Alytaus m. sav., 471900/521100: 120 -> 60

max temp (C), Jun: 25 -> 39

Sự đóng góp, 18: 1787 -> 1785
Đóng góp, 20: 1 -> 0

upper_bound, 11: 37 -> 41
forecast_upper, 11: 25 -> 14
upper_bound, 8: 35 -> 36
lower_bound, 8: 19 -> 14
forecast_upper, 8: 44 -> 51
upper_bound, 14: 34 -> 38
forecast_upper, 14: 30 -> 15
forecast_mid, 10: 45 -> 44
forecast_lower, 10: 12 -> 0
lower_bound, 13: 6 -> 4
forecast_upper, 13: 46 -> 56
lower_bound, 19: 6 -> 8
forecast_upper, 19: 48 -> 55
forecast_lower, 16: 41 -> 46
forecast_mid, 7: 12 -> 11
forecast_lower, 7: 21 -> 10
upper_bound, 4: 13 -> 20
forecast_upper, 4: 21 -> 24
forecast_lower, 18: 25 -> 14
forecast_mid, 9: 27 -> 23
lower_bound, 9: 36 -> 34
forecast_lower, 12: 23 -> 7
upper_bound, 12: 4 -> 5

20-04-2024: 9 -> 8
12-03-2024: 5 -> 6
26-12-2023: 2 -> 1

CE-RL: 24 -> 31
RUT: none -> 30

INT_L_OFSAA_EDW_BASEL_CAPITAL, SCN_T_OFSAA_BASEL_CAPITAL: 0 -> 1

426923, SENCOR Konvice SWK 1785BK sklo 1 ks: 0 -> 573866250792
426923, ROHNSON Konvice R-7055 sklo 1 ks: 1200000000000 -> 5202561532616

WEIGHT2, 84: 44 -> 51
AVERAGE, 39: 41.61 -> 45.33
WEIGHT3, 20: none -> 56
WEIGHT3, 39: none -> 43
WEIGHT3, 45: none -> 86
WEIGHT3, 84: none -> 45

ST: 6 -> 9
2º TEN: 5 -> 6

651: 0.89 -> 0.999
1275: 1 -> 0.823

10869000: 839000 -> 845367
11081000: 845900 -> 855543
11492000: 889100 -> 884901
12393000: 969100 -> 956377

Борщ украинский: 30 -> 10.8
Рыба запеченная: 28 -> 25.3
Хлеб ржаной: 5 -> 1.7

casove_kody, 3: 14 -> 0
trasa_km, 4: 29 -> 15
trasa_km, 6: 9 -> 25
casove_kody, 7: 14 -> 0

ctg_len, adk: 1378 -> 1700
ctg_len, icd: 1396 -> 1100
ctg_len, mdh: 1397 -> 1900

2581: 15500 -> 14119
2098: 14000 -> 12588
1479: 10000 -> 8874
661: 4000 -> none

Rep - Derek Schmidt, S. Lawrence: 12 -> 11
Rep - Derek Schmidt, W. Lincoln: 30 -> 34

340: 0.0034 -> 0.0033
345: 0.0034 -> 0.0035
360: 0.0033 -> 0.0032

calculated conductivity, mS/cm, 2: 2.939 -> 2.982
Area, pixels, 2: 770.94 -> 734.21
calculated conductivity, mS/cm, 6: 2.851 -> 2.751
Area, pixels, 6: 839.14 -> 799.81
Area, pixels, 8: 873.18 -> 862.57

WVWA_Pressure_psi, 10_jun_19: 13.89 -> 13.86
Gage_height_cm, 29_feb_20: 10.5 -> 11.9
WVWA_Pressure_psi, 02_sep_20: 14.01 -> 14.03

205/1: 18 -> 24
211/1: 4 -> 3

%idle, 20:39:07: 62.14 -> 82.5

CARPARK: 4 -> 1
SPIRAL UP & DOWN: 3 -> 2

## REQUIREMENT
In the listing above, find the line with "forecast_lower, 7: 21 -> 10" and the line with "RUT: none -> 30", then reproduce both and every line between them exactly.

## RESULT OF THE EXERCISE
forecast_lower, 7: 21 -> 10
upper_bound, 4: 13 -> 20
forecast_upper, 4: 21 -> 24
forecast_lower, 18: 25 -> 14
forecast_mid, 9: 27 -> 23
lower_bound, 9: 36 -> 34
forecast_lower, 12: 23 -> 7
upper_bound, 12: 4 -> 5

20-04-2024: 9 -> 8
12-03-2024: 5 -> 6
26-12-2023: 2 -> 1

CE-RL: 24 -> 31
RUT: none -> 30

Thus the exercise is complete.